I made it!! for those of you who don't follow me on twitter, it's taken me all day to negotiate the endless journey to out-patients so that I can blog on one of the public access computers.
I'm afraid I've rather taken a turn for the worse. It seems I was in denial and in fact, my crohn's has been playing up all along. Perhaps I got so used to saying "fine" when anyone asked, so used to not eating when it might cause embarrassing symptoms or unbearable pain that I didn't notice the Sickie-Jinx sneaking up on me again.
Well, he has now. I'm sitting here, in mis-matched pyjamas, in a public lobby with hair like a slightly radical brillo pad. I've got a feeding tube in my nose, and tomorrow I will be hooked up to a pain pump until I wait for surgery.
Yep, surgery. Because my obnoxious bowel has decided to get all blocked up again. This is what made the journey from bed to PC so arduous. I couldn't even sit up until about 2.30 this afternoon and I had to negotiate the endless coridors in small chunks. So why today? Why did I have to write today?
Yesterday morning, my world decided to implode. Or rather, the few remaining bits that worked.
I'd woken up that morning to find that the liquid feed, that should have been drip-dripping into me all night, had in fact, been drip dripping on the floor, forming a sticky, sugary, gloopy puddle around my laptop. The poor thing didn't stand a chance. It was death by drowning.
I do everything on my laptop in hospital - watch tv, DVDs, blog, Skype, tweet and listen to music. Faced with an endless hospital stay without it and no money to replace it, I was desolate. At almost the same moment, Dave rang. He had been on the way to visit me to snatch a few precious hours with my boys before they had to go home again. The car had broken down on the M11, spewing oil everywhere in what sounded like a fairly terminal tantrum.
With no money at all for repair bills, I faced the rest of my stay with no visitors at all. I wouldn't see my babies for weeks - it was unimaginable.

#### Exercise data
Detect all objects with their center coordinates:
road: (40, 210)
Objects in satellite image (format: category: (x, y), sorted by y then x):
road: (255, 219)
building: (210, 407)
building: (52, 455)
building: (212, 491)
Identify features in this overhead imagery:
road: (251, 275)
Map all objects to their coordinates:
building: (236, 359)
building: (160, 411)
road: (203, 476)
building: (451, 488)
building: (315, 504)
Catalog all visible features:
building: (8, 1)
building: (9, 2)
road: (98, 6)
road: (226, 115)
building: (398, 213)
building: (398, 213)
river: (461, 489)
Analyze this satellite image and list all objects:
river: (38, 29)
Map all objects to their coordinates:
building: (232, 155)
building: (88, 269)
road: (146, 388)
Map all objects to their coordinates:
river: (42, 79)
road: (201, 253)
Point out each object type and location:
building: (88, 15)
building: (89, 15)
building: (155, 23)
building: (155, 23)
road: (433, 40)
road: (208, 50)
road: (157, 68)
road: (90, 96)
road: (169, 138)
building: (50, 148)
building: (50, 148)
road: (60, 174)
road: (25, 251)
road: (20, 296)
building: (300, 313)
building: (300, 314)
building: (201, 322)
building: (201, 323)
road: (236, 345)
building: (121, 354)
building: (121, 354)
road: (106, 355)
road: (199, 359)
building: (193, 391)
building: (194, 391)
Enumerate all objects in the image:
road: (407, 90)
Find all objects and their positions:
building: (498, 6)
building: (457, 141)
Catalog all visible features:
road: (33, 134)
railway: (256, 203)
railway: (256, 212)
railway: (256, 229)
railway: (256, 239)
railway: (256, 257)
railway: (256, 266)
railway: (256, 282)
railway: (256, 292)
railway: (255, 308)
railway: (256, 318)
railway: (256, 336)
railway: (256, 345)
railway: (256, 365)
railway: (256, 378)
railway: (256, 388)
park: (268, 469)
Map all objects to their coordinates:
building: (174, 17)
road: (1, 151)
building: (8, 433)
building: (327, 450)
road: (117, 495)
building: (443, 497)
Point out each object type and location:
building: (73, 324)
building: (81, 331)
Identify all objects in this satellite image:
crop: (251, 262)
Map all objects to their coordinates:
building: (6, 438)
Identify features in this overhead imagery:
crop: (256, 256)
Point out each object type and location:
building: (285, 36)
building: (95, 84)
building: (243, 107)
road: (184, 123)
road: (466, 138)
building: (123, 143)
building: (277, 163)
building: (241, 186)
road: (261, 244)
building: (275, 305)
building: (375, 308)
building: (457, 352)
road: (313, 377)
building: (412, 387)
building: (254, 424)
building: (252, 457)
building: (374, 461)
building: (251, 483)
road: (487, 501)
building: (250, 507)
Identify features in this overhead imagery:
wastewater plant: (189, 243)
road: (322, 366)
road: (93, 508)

#### Requirement 1
List every activity that the hospital blog post says the writer uses the laptop for while in hospital.
#### Requirement 2
Write the next part of the hospital blog post, picking up after its final sentence.

#### Answer area 1
watch TV
watch DVDs
blog
Skype
tweet
listen to music

#### Answer area 2
In misery, I splurged my disasters all over twitter, then set to making calls and searching websites to help Dave get the car sorted out.
They got here in the end, in time to spend a few hours with me.
When I checked twitter a bit later, the amazing @fionajnicholson and some other friends had set up a fund to buy me a new laptop and help with the petrol and repair costs to the car!!! By the time I found out about it there was over £500 in the account and this morning it had reached a thousand!!!
I'm amazed and humbled that so many people wanted to help me. Dave and I were in desperate straits, already borrowing money from family to afford the visists to Cambridge and unsure how on earth we were going to manage.
Last night, for the first time, I went to bed without worrying and this morning, my first thought was relief. That's worth all the money in the world. More than that though, it reminded me how amazing people can be, how kind and generous. In a world where everyone and everything seems corrupt and rotten, it was a beautiful thing
This won't be the most eloquent post I've ever written, my hands are shaky and I think my blood is about 80% opiates, but even if the rest makes no sense at all, I just wanted to say "Thank You" from the bottom of my heart.